TO BE DONE:
Gather each line of the data below that contains the word "both", and copy those lines in full.

EXCERPTED DATA:
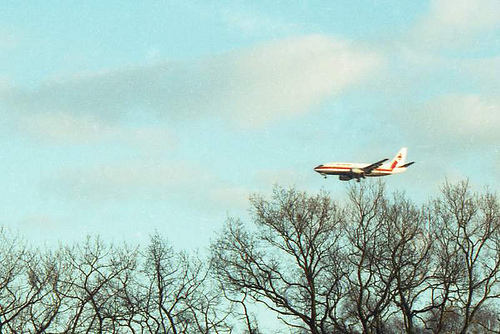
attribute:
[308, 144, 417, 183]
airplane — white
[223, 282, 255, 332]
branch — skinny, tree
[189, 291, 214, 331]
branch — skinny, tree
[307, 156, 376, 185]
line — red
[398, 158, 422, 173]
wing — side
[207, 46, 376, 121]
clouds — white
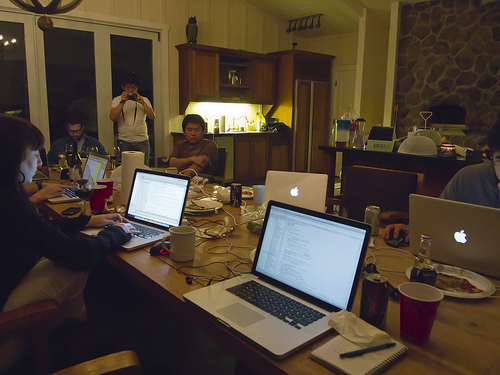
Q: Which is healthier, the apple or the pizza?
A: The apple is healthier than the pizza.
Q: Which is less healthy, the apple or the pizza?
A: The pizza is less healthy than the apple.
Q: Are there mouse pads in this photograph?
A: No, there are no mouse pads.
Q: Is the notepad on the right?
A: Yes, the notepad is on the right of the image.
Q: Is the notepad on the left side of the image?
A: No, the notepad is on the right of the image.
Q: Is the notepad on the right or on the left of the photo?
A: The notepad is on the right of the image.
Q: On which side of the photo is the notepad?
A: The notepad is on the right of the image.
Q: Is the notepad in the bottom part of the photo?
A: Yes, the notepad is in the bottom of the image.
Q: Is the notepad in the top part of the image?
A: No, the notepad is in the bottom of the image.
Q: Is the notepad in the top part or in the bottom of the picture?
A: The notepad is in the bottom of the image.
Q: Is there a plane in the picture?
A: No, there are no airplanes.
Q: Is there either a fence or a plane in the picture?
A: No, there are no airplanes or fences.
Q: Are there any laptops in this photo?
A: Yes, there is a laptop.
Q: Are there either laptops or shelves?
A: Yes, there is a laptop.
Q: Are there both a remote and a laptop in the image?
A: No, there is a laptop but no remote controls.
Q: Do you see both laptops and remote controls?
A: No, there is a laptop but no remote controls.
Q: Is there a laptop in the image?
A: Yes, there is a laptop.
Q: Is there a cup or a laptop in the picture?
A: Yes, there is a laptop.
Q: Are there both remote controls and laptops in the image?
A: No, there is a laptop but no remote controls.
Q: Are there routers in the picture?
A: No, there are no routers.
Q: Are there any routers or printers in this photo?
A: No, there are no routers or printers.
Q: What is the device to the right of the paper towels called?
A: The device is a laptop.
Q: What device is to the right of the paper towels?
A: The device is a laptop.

==

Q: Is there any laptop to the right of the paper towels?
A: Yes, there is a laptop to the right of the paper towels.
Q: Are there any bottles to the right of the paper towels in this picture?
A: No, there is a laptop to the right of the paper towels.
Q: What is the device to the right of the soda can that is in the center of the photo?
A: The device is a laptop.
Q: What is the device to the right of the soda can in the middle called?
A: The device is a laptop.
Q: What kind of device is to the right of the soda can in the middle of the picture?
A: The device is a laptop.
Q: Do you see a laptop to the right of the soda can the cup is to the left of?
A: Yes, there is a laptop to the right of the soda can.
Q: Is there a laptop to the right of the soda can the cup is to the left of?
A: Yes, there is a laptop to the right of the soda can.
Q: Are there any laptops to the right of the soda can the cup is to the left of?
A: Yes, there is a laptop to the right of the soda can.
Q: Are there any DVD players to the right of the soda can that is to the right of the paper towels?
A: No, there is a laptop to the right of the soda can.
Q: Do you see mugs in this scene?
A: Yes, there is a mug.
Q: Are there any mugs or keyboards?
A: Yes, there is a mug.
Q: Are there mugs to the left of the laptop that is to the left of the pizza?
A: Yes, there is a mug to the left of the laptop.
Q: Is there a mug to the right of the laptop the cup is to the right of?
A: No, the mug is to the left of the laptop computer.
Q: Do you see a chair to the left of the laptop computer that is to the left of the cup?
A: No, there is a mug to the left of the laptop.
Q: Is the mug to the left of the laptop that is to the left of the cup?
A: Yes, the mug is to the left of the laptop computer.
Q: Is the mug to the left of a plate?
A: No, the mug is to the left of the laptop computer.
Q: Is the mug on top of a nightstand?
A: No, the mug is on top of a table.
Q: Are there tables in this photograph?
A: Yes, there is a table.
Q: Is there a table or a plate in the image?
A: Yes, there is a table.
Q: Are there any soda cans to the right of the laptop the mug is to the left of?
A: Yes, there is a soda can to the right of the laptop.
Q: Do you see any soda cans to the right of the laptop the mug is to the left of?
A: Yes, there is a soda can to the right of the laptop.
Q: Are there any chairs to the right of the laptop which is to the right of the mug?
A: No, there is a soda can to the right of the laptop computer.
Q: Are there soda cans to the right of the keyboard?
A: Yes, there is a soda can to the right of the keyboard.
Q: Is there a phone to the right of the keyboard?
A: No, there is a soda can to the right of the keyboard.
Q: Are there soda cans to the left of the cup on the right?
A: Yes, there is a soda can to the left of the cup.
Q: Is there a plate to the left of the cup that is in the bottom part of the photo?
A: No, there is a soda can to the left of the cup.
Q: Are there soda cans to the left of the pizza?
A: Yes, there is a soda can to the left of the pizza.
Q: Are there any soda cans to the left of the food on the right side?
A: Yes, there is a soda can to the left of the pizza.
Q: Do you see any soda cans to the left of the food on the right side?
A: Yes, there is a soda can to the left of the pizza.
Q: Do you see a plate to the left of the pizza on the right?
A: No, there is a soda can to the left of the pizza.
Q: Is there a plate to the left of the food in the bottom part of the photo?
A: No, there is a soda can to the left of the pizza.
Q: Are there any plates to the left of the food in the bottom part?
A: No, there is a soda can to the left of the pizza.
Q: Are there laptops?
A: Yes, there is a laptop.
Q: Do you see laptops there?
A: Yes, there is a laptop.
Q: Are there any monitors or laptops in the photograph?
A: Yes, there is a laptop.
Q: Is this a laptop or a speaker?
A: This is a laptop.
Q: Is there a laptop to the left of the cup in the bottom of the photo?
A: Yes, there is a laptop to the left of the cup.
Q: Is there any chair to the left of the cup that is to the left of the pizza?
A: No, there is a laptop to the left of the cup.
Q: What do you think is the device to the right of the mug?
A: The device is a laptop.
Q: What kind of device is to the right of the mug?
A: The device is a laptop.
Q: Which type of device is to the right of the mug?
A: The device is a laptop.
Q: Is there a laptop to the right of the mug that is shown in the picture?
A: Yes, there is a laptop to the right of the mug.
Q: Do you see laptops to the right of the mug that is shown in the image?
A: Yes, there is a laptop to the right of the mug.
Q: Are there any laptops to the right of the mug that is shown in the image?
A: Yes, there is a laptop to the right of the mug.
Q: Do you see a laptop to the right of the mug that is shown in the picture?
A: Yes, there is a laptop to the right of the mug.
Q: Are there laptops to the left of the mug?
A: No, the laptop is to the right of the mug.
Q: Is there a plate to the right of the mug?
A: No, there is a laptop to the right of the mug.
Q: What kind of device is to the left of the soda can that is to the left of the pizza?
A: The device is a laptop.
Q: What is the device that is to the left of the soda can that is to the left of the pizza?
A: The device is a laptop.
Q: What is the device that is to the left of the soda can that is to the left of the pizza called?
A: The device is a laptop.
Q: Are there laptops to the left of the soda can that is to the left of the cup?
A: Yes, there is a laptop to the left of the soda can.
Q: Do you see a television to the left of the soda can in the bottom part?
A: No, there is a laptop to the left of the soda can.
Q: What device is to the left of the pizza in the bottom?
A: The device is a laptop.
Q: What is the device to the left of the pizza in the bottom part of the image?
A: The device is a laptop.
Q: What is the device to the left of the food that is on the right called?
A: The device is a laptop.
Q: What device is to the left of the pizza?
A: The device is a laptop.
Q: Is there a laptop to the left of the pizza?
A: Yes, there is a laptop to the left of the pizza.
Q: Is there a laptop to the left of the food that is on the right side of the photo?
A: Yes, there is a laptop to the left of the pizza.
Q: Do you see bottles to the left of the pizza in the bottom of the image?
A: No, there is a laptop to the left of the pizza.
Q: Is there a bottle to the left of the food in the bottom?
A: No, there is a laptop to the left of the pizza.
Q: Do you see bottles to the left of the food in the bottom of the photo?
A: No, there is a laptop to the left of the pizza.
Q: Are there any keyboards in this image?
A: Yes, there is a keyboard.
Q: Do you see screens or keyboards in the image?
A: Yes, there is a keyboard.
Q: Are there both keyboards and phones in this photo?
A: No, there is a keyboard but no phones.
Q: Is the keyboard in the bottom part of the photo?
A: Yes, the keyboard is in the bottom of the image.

ANSWER TO THE EXERCISE:
Q: Are there both a remote and a laptop in the image?
Q: Do you see both laptops and remote controls?
Q: Are there both remote controls and laptops in the image?
Q: Are there both keyboards and phones in this photo?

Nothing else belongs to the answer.